Komnata #6
Zniknięcie
Następnego dnia, gdy Selena się obudziła, nie zobaczyła Julki w jej łóżku.
- Jula? - zadała pytanie zaniepokojona dziewczyna.
Zerknęła na zegarek, była 6:32. Wybiegła z pokoju i zaczęła przeszukiwać cały dom. Pomyślała, że może jest w łazience, ale też jej nie było.
- Julka! - wrzasnęła nastolatka najgłośniej jak umiała.
Pobiegła do pokoju Wanessy i zaczęła walić w jej drzwi. Nikt się nie odezwał. Dziewczynka i tak weszła. Podeszła do łóżka cioci, usiadła i zaczęła do niej krzyczeć.
- Wanessa! Wanessa! Obudź się!
Kobieta się obudziła.
- Co się stało? - spytała zaspanym głosem.
- Julia zniknęła.
- Co! - krzyknęła na całe gardło ciocia. Zerwała się z łóżka - Przeszukałaś cały dom? Każdy kąt?
- Tak.
- Zaraz przyjdę, ubiorę się.
Selena wstała z łóżka kobiety, wybiegła z jej pokoju i ruszyła do pokoju swojego chłopaka. Stanęła na przeciwko drzwi. Weszła od razu. Pokój miał bardzo duży. Ściany były w kolorze szarym. Dziewczynka pomyślała o tym jaki jest słodki, kiedy śpi i przez chwilę zapomniała o zniknięciu Julki, ale trwało to tylko chwilę. Podbiegła do łóżka chłopaka i usiadło koło niego.
- Jacob!
- Co jest - obudził się. Chciał pocałować Selenę na przywitanie, ale ta go odtrąciła.
- Julka zniknęła.
- Że co?! Wanessa już wie?
- Wie, ubiera się i zaraz idziemy na poszukiwania.
- Ja też tak zrobię i tobie radzę to samo.
Selena powoli ruszyła do swojego pokoju aby się przebrać. Później poszła do kuchni, gdzie w niej już na nią czekali.
- Gotowi na poszukiwania? - spytała Wanessa.
- Tak - odpowiedział Jacob z Seleną.
Trzy osoby wyszły z domu. Na dworze już świeciło słońce, a temperatura była bardzo przyjemna. Nagle usłyszała wrzask Jacoba, więc kobieta z dziewczynką ruszyły w jego stronę. Przy fontannie leżała Julka cała we krwi, a przy niej klęczał nastolatek.
- O mój Boże! - pisnęła Selena - Czy ona...
- Żyje - przerwał jej chłopak trzymając rękę na sercu zakrwawionej dziewczyny - jest nieprzytomna.
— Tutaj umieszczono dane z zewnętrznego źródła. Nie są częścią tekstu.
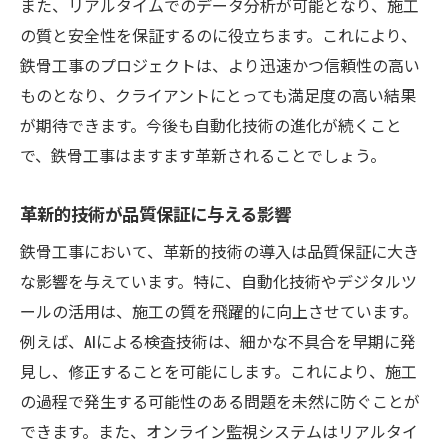
また、リアルタイムでのデータ分析が可能となり、施工
の質と安全性を保証するのに役立ちます。これにより、
鉄骨工事のプロジェクトは、より迅速かつ信頼性の高い
ものとなり、クライアントにとっても満足度の高い結果
が期待できます。今後も自動化技術の進化が続くこと
で、鉄骨工事はますます革新されることでしょう。
革新的技術が品質保証に与える影響
鉄骨工事において、革新的技術の導入は品質保証に大き
な影響を与えています。特に、自動化技術やデジタルツ
ールの活用は、施工の質を飛躍的に向上させています。
例えば、AIによる検査技術は、細かな不具合を早期に発
見し、修正することを可能にします。これにより、施工
の過程で発生する可能性のある問題を未然に防ぐことが
できます。また、オンライン監視システムはリアルタイ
- Czy ona... - nie dokończyła Wanessa.
- Na to wygląda - powiedział Jacob. Ręce miał we krwi Julki.
- Co ona? - spytała dziewczynka.
- Próbowała popełnić samobójstwo - odpowiedział chłopiec.
- Że co!
- Pomóżcie mi ją zabrać do budynku - poprosił Jacob.
Selena i Wanessa pomogły nastolatkowi. Wszyscy byli bardzo wystraszeni.
- Zadzwonię na pogotowie - zasugerowała kobieta.
- Dobrze - powiedział Jacob klepiąc Julię po policzkach.
Selena się rozpłakała. Chłopak poszedł od Julii, umył ręce, które były we krwi, podszedł do płaczącej dziewczynki i ją przytulił.
- Wszystko będzie dobrze. Zobaczysz.
Do pomieszczenia, w którym się znajdowali wszedł wujek Julian.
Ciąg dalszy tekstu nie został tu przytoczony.